Levin served as chief of staff to chairman Reed Hundt at the FCC from December 1993 through October 1997, where he helped draft the current pricing model the FCC uses.

While competitive carriers may have won this battle, the war isn’t over. The high court merely cleaned up the legal issues, stating that the FCC had the right to use its current method for pricing the unbundled network services. But the FCC can at any point decide to change the pricing method or do away with it altogether. Some competitive carrier supporters worry that Commissioner Michael K. Powell favors the RBOCs too much.

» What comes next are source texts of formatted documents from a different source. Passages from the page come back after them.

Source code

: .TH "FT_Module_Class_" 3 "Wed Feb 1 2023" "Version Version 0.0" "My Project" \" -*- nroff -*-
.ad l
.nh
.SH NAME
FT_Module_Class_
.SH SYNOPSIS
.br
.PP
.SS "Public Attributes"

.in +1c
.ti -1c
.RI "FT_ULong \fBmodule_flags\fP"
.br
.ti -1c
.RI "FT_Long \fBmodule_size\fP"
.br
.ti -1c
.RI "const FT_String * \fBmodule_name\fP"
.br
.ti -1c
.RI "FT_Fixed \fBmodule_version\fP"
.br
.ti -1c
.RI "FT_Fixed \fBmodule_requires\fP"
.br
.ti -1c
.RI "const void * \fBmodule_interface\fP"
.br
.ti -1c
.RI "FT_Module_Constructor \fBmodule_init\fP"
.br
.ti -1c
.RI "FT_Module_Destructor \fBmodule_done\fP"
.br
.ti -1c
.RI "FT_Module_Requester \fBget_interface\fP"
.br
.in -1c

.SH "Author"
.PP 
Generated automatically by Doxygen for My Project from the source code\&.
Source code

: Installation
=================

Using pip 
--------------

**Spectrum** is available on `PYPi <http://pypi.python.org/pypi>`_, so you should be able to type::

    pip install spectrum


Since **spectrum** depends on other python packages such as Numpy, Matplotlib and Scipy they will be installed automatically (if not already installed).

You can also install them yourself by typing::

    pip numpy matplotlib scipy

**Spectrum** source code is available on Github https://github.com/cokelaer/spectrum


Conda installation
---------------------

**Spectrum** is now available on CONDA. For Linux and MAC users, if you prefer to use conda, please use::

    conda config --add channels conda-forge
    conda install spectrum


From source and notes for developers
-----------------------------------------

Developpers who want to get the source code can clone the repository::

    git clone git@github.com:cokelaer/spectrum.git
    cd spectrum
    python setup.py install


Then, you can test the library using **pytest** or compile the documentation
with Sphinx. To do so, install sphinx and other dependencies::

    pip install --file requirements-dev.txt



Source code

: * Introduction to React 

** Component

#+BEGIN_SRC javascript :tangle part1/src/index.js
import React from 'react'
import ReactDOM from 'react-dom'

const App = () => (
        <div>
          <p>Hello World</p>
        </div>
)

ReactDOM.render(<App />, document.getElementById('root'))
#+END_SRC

“Powell is definitely for deregulation,” says Levin. “But I don’t think he is on any sort of ideological jihad to get rid of all the rules. What we have told investors is that the rulings by this commission might end up being more favorable for the Bells without any incremental benefits to the competitors.”

Currently, the FCC is reviewing a whole slew of its rules in an effort to level the playing field when it comes to broadband (see Competitive Carriers Lash Out at FCC and FCC Stirs Up Competitive Carriers). While cable, wireless, and satellite broadband networks are essentially unregulated, wireline services like DSL (digital subscriber line) fall under the same category for regulation as the old telephone network.

The general consensus is that the current commission will likely not do away with the TELRIC pricing method or even change it much. Rather, the commission is more likely to redefine which elements of the network are subject to unbundling and therefore subject to TELRIC pricing.